Instructions for the task: Copy each line of the data that has "彼得森的自传" in it.

Data provided:
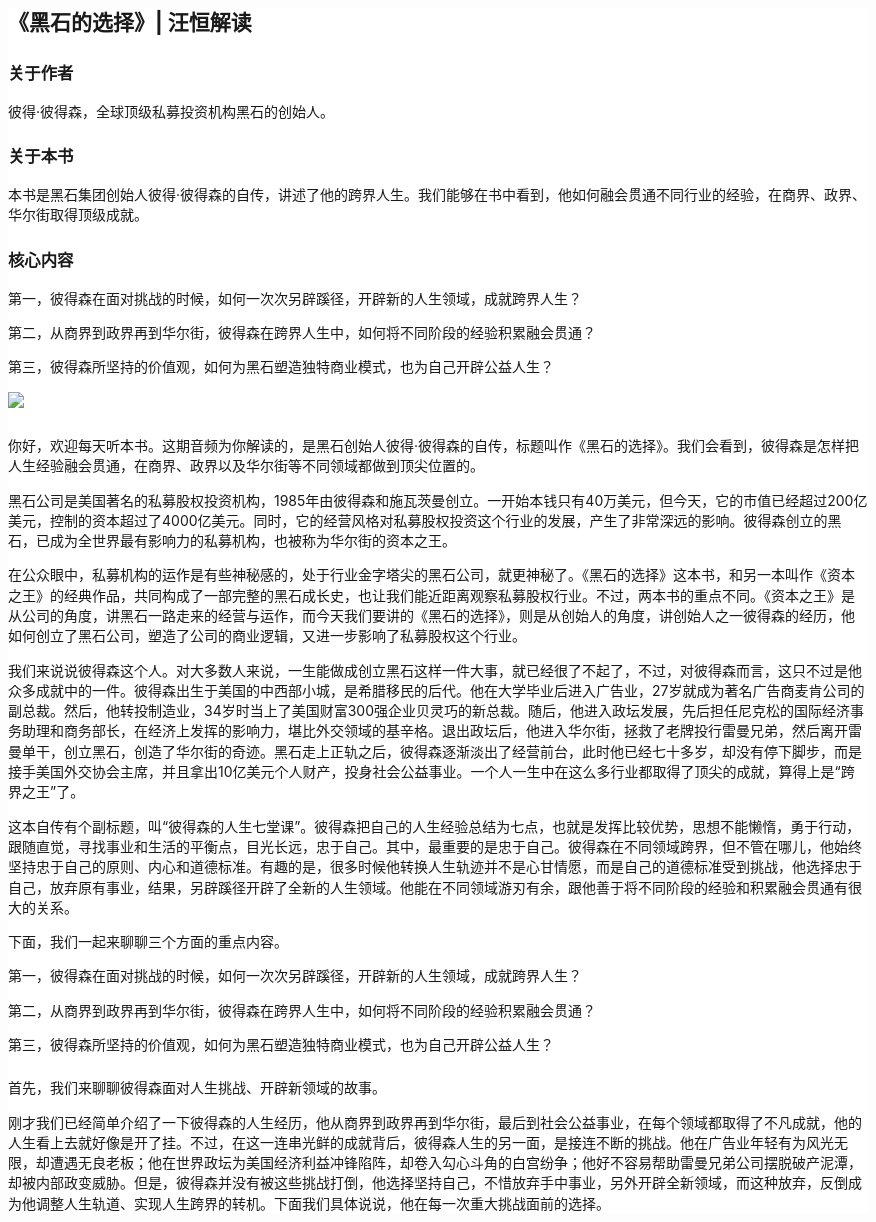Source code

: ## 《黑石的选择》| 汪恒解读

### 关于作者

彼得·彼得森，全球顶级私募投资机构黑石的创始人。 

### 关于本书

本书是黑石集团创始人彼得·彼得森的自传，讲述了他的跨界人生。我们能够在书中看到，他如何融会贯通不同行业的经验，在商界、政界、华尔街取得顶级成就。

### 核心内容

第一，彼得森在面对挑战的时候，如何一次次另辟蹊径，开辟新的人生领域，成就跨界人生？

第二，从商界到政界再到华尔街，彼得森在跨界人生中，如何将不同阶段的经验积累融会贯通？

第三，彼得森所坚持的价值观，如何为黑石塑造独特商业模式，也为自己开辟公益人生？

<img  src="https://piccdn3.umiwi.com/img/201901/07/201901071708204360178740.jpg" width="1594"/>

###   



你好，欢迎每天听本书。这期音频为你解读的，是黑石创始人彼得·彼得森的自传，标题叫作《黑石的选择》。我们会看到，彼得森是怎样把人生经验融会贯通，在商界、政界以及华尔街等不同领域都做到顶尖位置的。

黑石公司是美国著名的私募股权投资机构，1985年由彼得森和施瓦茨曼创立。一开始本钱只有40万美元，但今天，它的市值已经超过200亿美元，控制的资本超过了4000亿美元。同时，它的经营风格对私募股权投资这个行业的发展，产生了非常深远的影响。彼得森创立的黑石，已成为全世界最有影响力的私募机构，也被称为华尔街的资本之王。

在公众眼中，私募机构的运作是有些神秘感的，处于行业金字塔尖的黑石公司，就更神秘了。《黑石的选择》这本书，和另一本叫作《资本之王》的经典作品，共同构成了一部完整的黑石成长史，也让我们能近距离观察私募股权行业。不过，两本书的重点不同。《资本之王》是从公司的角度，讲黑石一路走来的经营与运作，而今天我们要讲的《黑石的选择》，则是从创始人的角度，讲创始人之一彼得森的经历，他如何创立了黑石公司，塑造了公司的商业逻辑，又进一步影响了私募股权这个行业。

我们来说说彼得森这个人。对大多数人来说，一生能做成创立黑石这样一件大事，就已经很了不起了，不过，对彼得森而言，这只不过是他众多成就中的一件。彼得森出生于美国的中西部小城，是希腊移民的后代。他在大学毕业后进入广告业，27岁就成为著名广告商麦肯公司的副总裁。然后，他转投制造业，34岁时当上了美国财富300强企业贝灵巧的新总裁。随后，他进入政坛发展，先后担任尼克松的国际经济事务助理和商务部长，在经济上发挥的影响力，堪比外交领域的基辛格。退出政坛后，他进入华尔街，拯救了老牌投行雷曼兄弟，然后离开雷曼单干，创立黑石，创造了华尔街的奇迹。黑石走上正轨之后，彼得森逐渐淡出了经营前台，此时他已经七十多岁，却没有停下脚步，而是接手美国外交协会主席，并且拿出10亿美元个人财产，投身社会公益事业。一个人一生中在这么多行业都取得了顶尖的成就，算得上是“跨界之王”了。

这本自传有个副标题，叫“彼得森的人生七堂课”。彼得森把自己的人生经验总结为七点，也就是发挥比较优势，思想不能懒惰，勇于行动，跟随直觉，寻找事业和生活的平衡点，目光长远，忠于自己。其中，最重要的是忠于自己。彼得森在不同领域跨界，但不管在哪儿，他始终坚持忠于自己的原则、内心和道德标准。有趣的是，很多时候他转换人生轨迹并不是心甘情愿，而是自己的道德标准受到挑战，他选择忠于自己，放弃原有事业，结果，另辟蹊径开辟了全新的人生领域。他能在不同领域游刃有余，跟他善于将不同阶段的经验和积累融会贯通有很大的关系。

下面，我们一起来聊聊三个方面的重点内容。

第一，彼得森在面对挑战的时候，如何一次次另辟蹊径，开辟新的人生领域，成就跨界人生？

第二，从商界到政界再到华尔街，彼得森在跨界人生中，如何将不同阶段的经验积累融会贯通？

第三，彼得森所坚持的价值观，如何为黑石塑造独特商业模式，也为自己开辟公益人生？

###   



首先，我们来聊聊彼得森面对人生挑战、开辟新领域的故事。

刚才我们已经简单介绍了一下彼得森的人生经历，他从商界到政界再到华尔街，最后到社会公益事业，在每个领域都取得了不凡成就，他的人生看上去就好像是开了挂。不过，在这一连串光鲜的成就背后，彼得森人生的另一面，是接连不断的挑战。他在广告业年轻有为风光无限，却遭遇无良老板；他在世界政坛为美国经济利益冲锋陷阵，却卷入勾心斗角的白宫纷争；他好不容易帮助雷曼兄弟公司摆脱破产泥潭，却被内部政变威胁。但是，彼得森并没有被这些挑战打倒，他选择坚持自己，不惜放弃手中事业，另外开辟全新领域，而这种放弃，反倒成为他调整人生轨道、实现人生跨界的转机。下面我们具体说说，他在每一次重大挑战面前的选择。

Answer for the task:
本书是黑石集团创始人彼得·彼得森的自传，讲述了他的跨界人生。我们能够在书中看到，他如何融会贯通不同行业的经验，在商界、政界、华尔街取得顶级成就。
你好，欢迎每天听本书。这期音频为你解读的，是黑石创始人彼得·彼得森的自传，标题叫作《黑石的选择》。我们会看到，彼得森是怎样把人生经验融会贯通，在商界、政界以及华尔街等不同领域都做到顶尖位置的。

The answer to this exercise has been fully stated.